- TAREAS PENDIENTES:
**a.** Según el texto sobre Foucault, ¿de qué universidad era catedrático Miguel Morey?
**b.** Retoma el texto sobre Foucault y continúalo a partir de su última frase.

Joaquín
Mª Aguirre (UCM)
En su Introducción a la segunda edición —la de 2001— de Un diálogo sobre el poder, de Michel Foucault, pasados veinte años
de la primera, el responsable de la edición y traducción del
texto, Miguel Morey, catedrático de Filosofía de la Universidad de Barcelona, escribió:
Los intelectuales con vocación de pastoreo
universalista, unos y otros, tanto como había con aspiraciones a algún puesto
como portavoz y conciencia crítica de la humanidad, se sentían irritados y más
que confusos ante alguien cuya obra insistía en descalificar la ignominia de
todos cuantos pretendían hablar en nombre de los demás, como sus legítimos
representantes. Es evidente que el sueño mayor de Foucault, el del intelectual
como destructor de evidencias simplemente, les sabía a poco, o acaso les venía
demasiado grande. (10)*
Se
quejaba Morey del silencio que rodeó la obra de Michel Foucault, que pasó del
todo a la nada por la simple "orden" de dejar de hablar de él, de
convertirlo en tabú en una operación de cierre digna de ser analizada por el
mismo maestro en cualquier capítulo de sus enseñanzas sobre los mecanismos
propios del poder, pues no se trataba de otra cosa que de la incomodidad que la
obra del filósofo causaba con sus desvelamientos de la forma en que el poder se
ejerce. Ese "pastoreo universalista" al que se refiere Morey, que es
la voluntad del pastor de que las ovejas le sigan y se deleiten con el sonido
envolvente de su flauta melosa, era precisamente lo que Foucault dejaba al
descubierto en sus indagaciones. Tras su muerte en 1984, la soledad los
círculos de silencio se hicieron patentes. Morey menciona las descalificaciones
que desde la izquierda se realizaron de su obra y persona, con el
reconocimiento solitario de otro marginado y descalificado, el recientemente
fallecido Eugenio Trías, "entonces también objeto de las más tonantes
descalificaciones académicas: por excéntrico, en el sentido literal del
término, cuando no por frívolo". (10-11)

- DATOS DISPONIBLES:

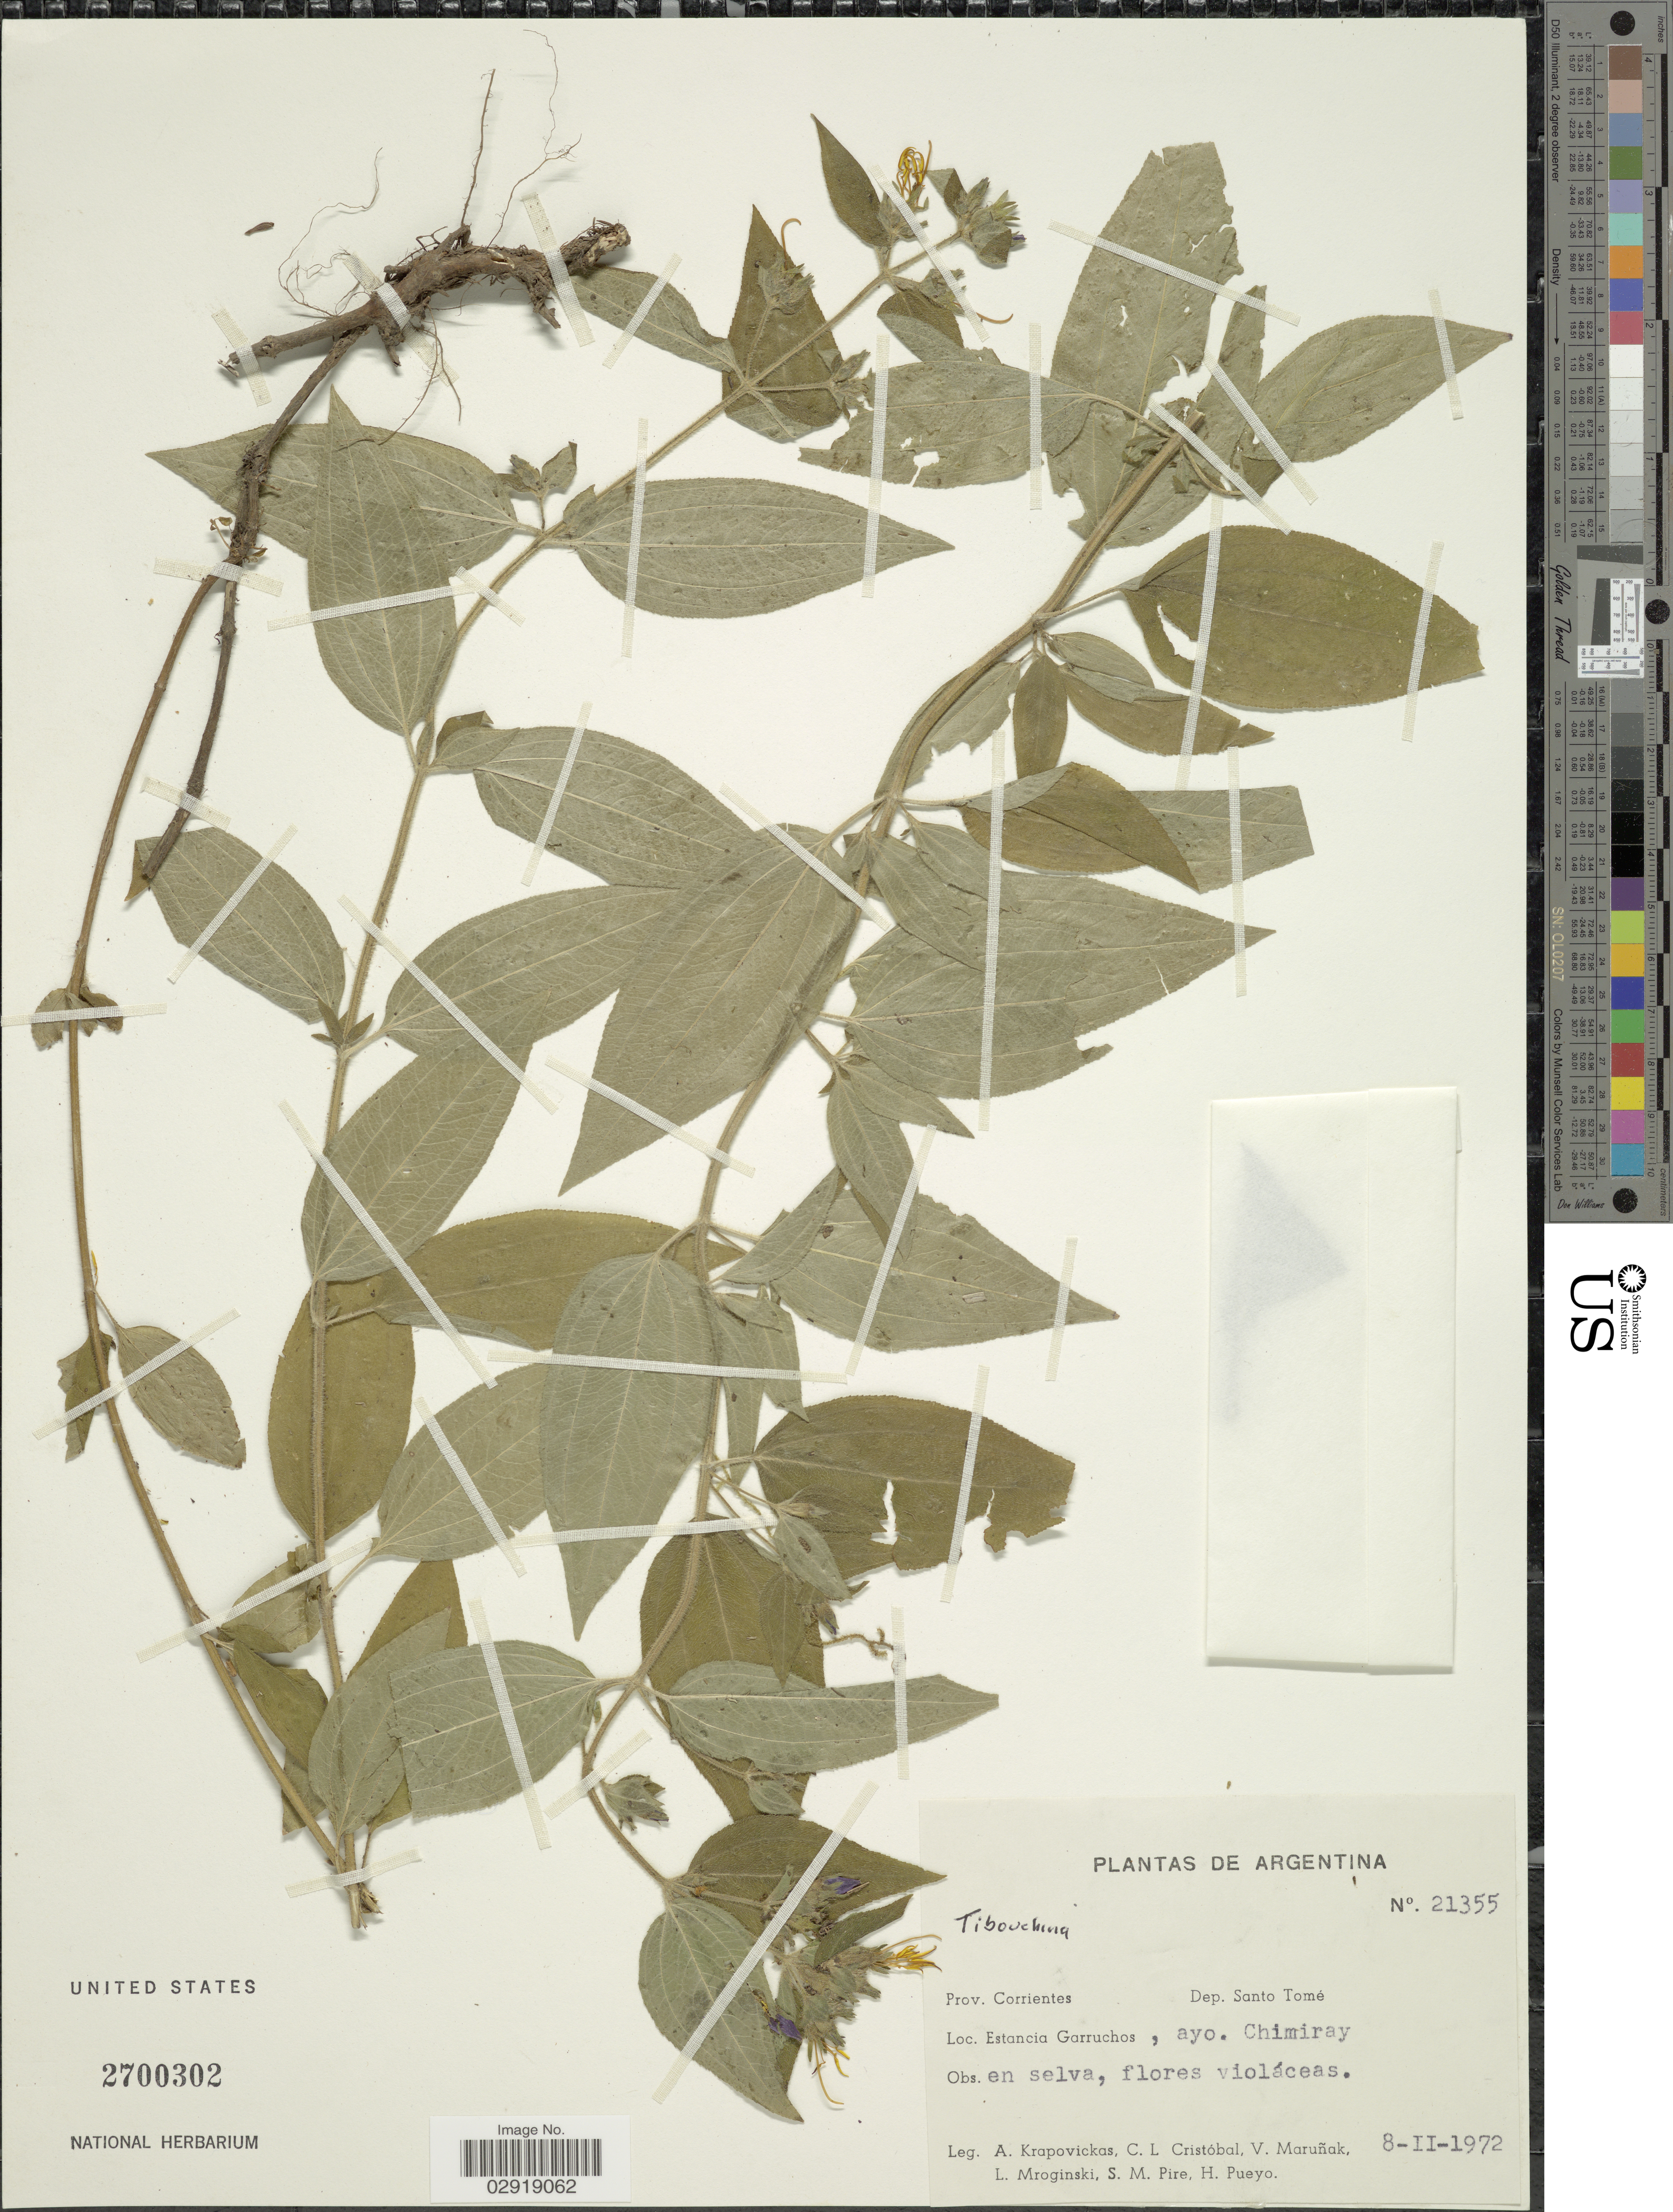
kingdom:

- CONJUNTO DE RESPUESTAS:
**a.** De la Universidad de Barcelona.

**b.**
Ese
"hablar en nombre de los demás" es la perdición intelectual y queda
en manos de su negación, el político. La pretensión política de hablar en
nombre de otros, para lo que crea ficciones como "el pueblo" o
"voluntad general", contrasta con la necesidad del intelectual de
exigir que se piense por uno mismo, pues no debe ser otro su objetivo si se
sigue el ideal kantiano de autonomía característico de la Ilustración —al menos
de una parte— o formulaciones educativas como las Bertrand Russell en el mismo
sentido de un ideal autónomo. La libertad se enfoca no como un elemento "natural" sino como la autonomía de las dependencias que se nos crean constantemente.
¿Pero
existe algo más históricamente absurdo,
vaciado de sentido, que la "voluntad de autonomía"? Todas las fuerzas
que percibimos tienden a lo contrario. Entre la "vocación de
pastoreo", señalada por Morey, y la vocación de ser oveja, se ha
establecido esta alianza que nos reduce al mero deslizarse por los prados del
consumo y la aquiescencia. No parece cuestionarse la autoridad del pastor o la
dirección del rebaño, sino la calidad de la hierba, sujeta a intensos debates
entre rumia y rumia.
La intelectualidad está mal vista y se tacha de pedante y
ridícula —mecanismos de sanción social—, pero no es más que el deseo humano de
pensar por sí mismo, de reflexionar en voz alta, resistiéndose a convertir la reflexión
en discurso. El intelectual no debe ser un líder sino un constructor de ideas,
sus propias dudas, que despierten precisamente la crítica del líder. Se ha cerrado el ciclo con la conversión del "intelectual" en cortesano, incluso en cortesano del "pueblo", al que adula o escandaliza según interese en cada caso para mantener su propio estatus de estrella vendedora de ideas convertidas en mercancías, en golosinas.
Distinguía
Michel Foucault entre dos tipos de intelectuales "políticos": el
"intelectual universal", el que había nacido del "jurista
notable" y que se enfrentaba a los "juristas burocráticos" oponiéndose
a sus interpretaciones rutinarias de la justicia (para Foucault
"burocracia" y "tribunal" son materializaciones del poder);
y el "intelectual específico", que derivaba del "sabio
experto", un especialista en algún campo que se erige en autoridad. El
primer modo, nos dice Foucault, "encuentra su expresión más plena en el
escritor portador de significado y valores en los que todos pueden
reconocerse" (184)**.
"Reconocerse"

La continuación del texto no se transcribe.